— Travail à faire —
(A) Dans l'extrait du document, recopiez le passage en partant de "A Ouagadougou, il" et en allant jusqu'à "déroulement du scrutin.", en substituant "facilitateur" à "médiateur".
(B) D'après l'extrait du document, pourquoi le projet de Jean Marie Doré retire-t-il à la CENI l'exclusivité de l'organisation du scrutin ? Répondez en une à trois phrases, s'il vous plaît.

═════ Extrait du document ═════

A Ouagadougou, il discutera avec le médiateur Blaise Compaoré du processus de sortie de crise qui a subi de sérieux revers ces derniers temps. En effet, l’opinion guinéenne était apparue fort divisée, et la classe politique partagée autour de la pertinence ou non d’encadrer la CENI en vue du second tour de l’élection présidentielle. Au sortir du premier tour, l’institution avait fait l’objet de critiques véhémentes quant au déroulement du scrutin.

La CENI avait subi les foudres de toutes parts. Les altercations ayant mis à mal l’administration du Premier ministre Jean Marie Doré chargé de la transition, ce dernier a pris sur lui de rectifier le tir, de réhabiliter l’administration électorale en modifiant les règles du jeu. Son projet de modification vise précisément à associer le gouvernement à l’organisation du second tour de l’élection présidentielle, ce qui retire à la Commission électorale nationale indépendante (CENI) l’exclusivité de l’organisation du scrutin. Pour lui, il importe de définir le rôle du ministère de l’Administration du territoire et des Affaires politiques (MATAP), et d’autres ministères concernés par le processus électoral, en collaboration avec la Commission électorale nationale indépendante (CENI).

Cette implication du gouvernement à travers un rôle prépondérant assigné au ministère de l’Intérieur, a suscité des réactions négatives. Le rôle de justicier de M. Doré a été mal apprécié de la classe politique dont il fut pourtant l’un des ténors avant de se voir propulsé à la tête du gouvernement de transition. Son initiative a été condamnée par l’ensemble des acteurs de la transition : le Conseil de transition en tête, la société civile, les organisations de défense des droits de l’homme ensuite et l’UFDG (Union des forces démocratiques de Guinée) de Cellou Dalein Diallo. Certains ont même exigé sa démission.

═════ Données fournies ═════

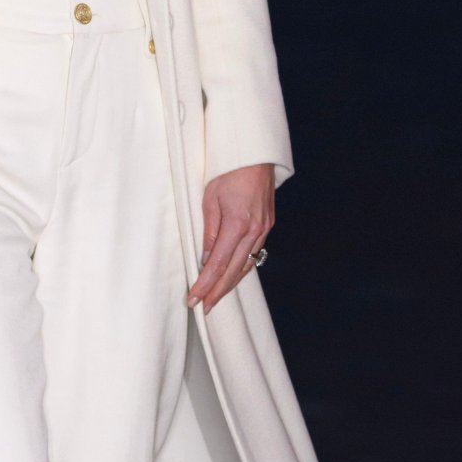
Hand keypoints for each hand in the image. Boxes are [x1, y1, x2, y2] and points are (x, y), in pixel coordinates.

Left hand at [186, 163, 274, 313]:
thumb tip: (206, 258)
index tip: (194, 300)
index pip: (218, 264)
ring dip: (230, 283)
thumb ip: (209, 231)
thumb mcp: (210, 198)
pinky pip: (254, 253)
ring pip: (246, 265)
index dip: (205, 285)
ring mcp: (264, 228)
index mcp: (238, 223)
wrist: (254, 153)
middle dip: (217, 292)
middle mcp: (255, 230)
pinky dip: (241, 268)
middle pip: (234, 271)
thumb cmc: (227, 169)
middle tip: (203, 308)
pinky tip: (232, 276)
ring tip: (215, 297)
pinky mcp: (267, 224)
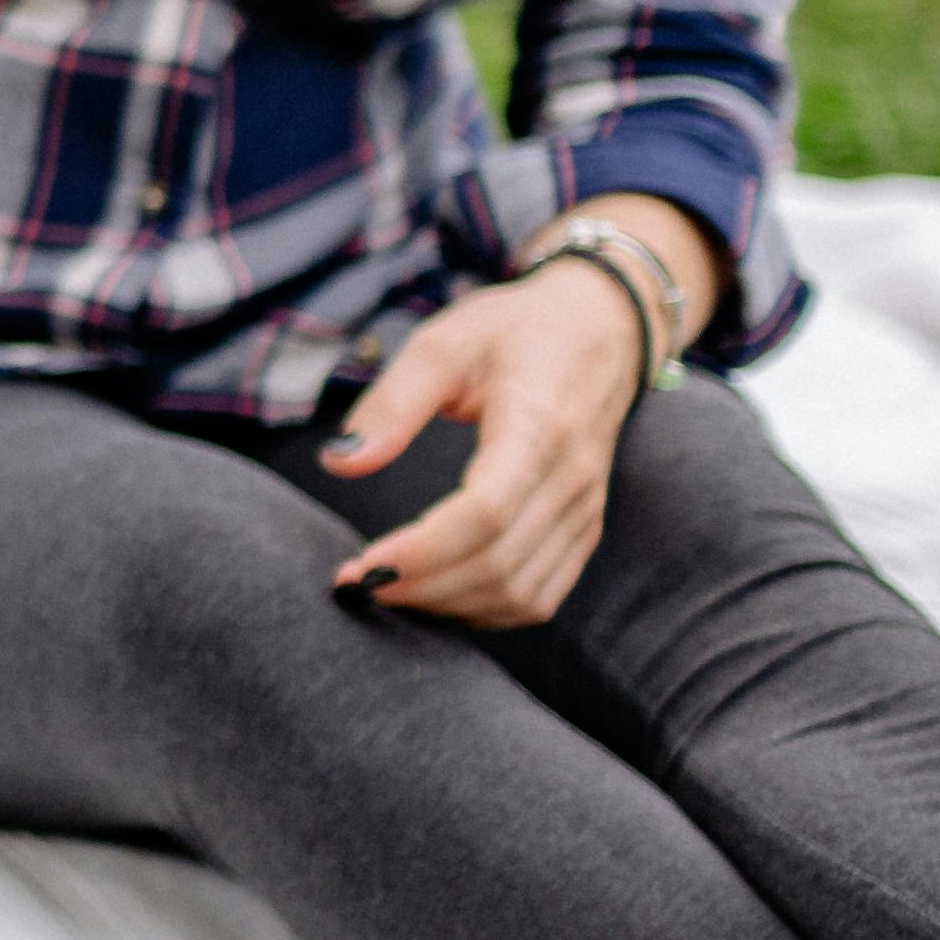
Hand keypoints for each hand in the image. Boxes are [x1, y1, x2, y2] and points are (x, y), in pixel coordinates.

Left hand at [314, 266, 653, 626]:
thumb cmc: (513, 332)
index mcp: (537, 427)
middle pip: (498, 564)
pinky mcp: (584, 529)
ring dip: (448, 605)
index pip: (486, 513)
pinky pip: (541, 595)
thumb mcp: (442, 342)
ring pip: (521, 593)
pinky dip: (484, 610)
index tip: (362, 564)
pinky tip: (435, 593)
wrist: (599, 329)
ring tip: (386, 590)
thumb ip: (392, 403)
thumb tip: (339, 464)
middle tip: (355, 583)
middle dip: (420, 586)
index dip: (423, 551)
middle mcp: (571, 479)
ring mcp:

═════

— Corrigé de l'exercice —
(A)
A Ouagadougou, il discutera avec le facilitateur Blaise Compaoré du processus de sortie de crise qui a subi de sérieux revers ces derniers temps. En effet, l’opinion guinéenne était apparue fort divisée, et la classe politique partagée autour de la pertinence ou non d’encadrer la CENI en vue du second tour de l’élection présidentielle. Au sortir du premier tour, l’institution avait fait l’objet de critiques véhémentes quant au déroulement du scrutin.

(B) Parce que ce projet vise précisément à associer le gouvernement à l'organisation du second tour de l'élection présidentielle.